In the early 1990s, the wolf pack of my study area typically consisted of a grizzled-black alpha male, a buckskin-colored alpha female, 3-4 other mature wolves with tawny legs and muzzles and two half-grown pups. Since 2005, our pack has never included more than four mature wolves and no pups—strong signs of inadequate nourishment (inadequate vulnerable deer) during previous winters. Our entire original pack did not survive the winter of 1992-93, early deep snow likely contributing to fatal starvation. They were replaced by a new alpha pair and new members of their pack the following year. This second set of wolves has inhabited my study area ever since.

In 1990, only one group of wolves was heard howling at sunset about two miles northwest of my camp. By 2010, three additional groups of wolves were regularly heard howling at sunset at more distant sites east, south and southwest of my camp—meaning wolf numbers had quadrupled in this area between 1990 and 2010.

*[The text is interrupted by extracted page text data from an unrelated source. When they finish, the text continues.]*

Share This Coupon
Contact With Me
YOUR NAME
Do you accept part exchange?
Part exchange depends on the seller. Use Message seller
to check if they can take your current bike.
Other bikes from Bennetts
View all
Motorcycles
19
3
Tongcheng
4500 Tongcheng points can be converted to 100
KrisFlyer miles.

The unprecedented spread of gray wolves from our Arrowhead Region to the Dakotas, Iowa, Wisconsin and Upper Michigan provides the most convincing evidence our Arrowhead wolves are overabundant. Mature wolves with established ranges are known to drive off or kill other wolves that dare invade their ranges. This is the reason young wolves searching for new ranges of their own and likely some wolves that have migrated south from wolf-crowded Ontario have been forced to greatly expand their geographic range, in most cases ending up where they are not welcome. This continuing expansion means there is no room for additional wolves in northeastern Minnesota.

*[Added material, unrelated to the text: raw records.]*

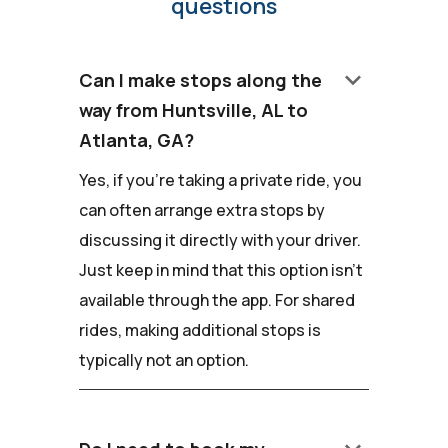
questions
keyboard_arrow_down
Can I make stops along the
way from Huntsville, AL to
Atlanta, GA?
Yes, if you're taking a private ride, you
can often arrange extra stops by
discussing it directly with your driver.
Just keep in mind that this option isn't
available through the app. For shared
rides, making additional stops is
typically not an option.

For the sake of our Arrowhead gray wolves, therefore, something must be done to reduce and control their numbers. The best and most humane way to restore a healthy and flourishing ratio of our long overabundant gray wolves with their long dwindling natural prey in an area most suitable for wolves, our Arrowhead Region, is allow our well qualified MDNR big game managers to reduce wolf numbers there until there is an equally healthy and flourishing number of deer throughout this region—ideally about fifteen deer per forested square mile. This would be a simple means of determining when numbers of very difficult to count gray wolves are finally at an ideal, ecologically balanced ratio with their prey. After 45 years of allowing our wolves to become overabundant, wolves, deer and moose endlessly made to suffer the consequences, banning wolf hunting, the most practical and humane means of reducing wolf numbers quickly and with great control, would only make matters worse for our Arrowhead wolves, deer and moose. It’s time our widely revered, over-protected wolves and their equally revered prey are finally rewarded with sound management. I know Arrowhead residents and Zone 1 Minnesota deer hunters would enthusiastically welcome this as well.